# SQOLOGY @ GNC Customs - Aug 5th



## benny z (Mar 17, 2008)

SQOLOGY will be in northern Indiana this weekend at GNC Customs in Goshen, IN, in conjunction with their Mid-Summer Mayhem car show.

https://www.facebook.com/events/1530530556981919/

SQOLOGY Registration for IASCA & MECA SQ starts at 9 AM, judging at 10 AM! Registration at the red SQOLOGY tent opposite Main registration. $50 for both orgs! $25 IASCA only / $35 MECA only.

Mid-Summer Mayhem is an outstanding event put on by GNC Customs and is very family oriented. It's sure to be a great time!

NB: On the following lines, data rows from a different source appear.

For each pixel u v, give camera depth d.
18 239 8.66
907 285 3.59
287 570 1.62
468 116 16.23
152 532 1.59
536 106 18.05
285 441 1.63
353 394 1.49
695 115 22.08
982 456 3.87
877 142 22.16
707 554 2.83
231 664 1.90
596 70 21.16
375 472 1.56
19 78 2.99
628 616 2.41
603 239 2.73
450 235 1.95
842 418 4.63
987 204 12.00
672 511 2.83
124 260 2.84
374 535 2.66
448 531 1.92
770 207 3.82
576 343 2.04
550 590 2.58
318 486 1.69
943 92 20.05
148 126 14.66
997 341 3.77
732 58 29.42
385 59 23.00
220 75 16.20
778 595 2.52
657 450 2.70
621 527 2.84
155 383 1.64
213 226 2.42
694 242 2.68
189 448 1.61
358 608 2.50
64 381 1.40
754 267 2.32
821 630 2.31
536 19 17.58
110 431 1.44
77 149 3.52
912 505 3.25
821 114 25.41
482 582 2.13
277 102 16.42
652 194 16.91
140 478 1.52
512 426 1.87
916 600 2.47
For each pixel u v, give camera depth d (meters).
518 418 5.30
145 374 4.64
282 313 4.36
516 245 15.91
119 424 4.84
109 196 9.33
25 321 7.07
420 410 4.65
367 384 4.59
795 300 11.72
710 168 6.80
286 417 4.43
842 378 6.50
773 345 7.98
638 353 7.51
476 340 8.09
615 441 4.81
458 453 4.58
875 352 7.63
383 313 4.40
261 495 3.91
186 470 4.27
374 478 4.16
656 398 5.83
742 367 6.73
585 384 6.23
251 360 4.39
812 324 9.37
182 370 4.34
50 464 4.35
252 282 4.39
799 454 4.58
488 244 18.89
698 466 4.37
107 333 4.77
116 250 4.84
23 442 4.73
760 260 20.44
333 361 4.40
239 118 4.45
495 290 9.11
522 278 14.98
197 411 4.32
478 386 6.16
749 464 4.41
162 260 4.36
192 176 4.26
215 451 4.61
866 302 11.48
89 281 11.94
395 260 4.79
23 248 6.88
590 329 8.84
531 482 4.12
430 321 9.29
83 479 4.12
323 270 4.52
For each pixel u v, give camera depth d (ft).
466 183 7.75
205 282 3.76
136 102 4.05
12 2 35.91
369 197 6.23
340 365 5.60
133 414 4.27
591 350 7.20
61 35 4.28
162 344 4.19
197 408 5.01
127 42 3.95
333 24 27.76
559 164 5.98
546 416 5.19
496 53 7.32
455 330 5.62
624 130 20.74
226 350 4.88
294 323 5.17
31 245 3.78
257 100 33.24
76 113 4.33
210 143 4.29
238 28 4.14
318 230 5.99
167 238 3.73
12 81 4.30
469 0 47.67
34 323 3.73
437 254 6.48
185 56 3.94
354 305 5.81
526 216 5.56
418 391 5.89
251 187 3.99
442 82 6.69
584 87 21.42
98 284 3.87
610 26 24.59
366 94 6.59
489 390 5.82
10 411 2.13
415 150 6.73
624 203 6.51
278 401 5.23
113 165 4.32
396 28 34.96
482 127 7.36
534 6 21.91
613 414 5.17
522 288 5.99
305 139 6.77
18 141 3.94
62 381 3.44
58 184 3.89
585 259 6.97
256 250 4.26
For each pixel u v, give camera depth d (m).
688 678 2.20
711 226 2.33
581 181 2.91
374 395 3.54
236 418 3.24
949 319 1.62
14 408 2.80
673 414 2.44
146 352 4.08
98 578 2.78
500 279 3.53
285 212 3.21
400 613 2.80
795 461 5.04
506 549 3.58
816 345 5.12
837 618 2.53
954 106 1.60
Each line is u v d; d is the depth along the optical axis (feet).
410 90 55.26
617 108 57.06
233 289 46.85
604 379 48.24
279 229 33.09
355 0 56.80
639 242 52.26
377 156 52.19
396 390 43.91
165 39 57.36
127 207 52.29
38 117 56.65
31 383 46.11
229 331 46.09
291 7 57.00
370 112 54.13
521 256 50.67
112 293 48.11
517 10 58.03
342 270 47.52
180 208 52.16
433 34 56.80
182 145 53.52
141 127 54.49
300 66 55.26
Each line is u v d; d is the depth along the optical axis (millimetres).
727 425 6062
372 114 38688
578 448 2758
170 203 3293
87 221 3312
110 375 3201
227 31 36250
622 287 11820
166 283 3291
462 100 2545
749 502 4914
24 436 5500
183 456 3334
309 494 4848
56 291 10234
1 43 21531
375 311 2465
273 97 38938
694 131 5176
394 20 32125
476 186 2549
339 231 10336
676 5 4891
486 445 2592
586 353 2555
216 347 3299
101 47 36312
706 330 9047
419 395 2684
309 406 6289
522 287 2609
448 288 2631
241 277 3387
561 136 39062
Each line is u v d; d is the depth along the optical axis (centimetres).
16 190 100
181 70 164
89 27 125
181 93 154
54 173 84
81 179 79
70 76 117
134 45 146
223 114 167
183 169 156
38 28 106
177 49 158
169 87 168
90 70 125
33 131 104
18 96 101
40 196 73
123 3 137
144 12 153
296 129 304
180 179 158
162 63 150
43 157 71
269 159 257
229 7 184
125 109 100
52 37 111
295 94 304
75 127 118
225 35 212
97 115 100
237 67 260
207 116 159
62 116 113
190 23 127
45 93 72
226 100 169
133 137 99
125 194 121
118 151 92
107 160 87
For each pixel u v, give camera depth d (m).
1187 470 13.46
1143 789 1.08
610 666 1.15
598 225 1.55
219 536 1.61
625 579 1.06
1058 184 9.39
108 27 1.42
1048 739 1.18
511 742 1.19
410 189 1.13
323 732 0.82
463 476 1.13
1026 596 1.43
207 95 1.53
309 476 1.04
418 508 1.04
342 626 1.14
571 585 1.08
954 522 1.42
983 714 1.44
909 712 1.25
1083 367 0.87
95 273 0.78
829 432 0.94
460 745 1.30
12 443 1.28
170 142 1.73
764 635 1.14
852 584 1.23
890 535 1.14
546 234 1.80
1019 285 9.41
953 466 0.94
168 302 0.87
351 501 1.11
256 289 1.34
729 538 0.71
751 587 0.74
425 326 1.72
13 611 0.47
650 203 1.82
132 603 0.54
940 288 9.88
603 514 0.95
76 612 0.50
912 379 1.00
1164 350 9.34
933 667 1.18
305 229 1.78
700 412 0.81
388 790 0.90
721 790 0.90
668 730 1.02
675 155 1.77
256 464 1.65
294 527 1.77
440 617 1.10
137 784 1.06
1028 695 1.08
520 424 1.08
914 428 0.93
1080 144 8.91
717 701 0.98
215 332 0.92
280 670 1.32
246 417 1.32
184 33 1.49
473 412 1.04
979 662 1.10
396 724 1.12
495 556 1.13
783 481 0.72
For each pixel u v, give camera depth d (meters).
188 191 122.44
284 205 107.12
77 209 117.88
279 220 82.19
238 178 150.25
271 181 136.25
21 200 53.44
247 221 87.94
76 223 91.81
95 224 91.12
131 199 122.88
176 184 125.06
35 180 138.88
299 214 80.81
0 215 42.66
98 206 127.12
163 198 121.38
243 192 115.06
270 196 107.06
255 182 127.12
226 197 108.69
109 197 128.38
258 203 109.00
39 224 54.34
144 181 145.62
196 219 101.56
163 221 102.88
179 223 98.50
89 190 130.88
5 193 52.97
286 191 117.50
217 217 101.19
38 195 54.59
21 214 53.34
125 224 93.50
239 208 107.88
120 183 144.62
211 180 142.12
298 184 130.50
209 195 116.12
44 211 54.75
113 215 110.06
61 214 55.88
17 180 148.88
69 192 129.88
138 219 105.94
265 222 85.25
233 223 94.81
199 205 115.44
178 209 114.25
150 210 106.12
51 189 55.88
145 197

Please note, the car show is advertised as beginning at 12pm - we are starting the SQ competition earlier than the car show begins.


----------



## benny z (Mar 17, 2008)

Bump for Saturday


----------



## mrichard89 (Sep 29, 2016)

How was the show?


----------



## mrichard89 (Sep 29, 2016)

Does anyone have info on Dan Erickson's install in the Accord coupe?


----------



## benny z (Mar 17, 2008)

The show was great!

Mid-Summer Mayhem is an annual car show GNC hosts... they've asked us to host SQ competition in conjunction with the show this year and last. This year we had a small group compete SQ. Reports from those in attendance was that it was a friendly show with lots of feedback and help from the judges given the small number of competitors. 

IASCA results here:

http://events.iasca.com/US_/00000560.html

MECA results here:

http://mecaevents.azurewebsites.net/#results/2124




























Sorry, I don't have any pics of Dan's install. However, it is mostly stock-looking except for the 15" AE sub installed IB in the trunk.


----------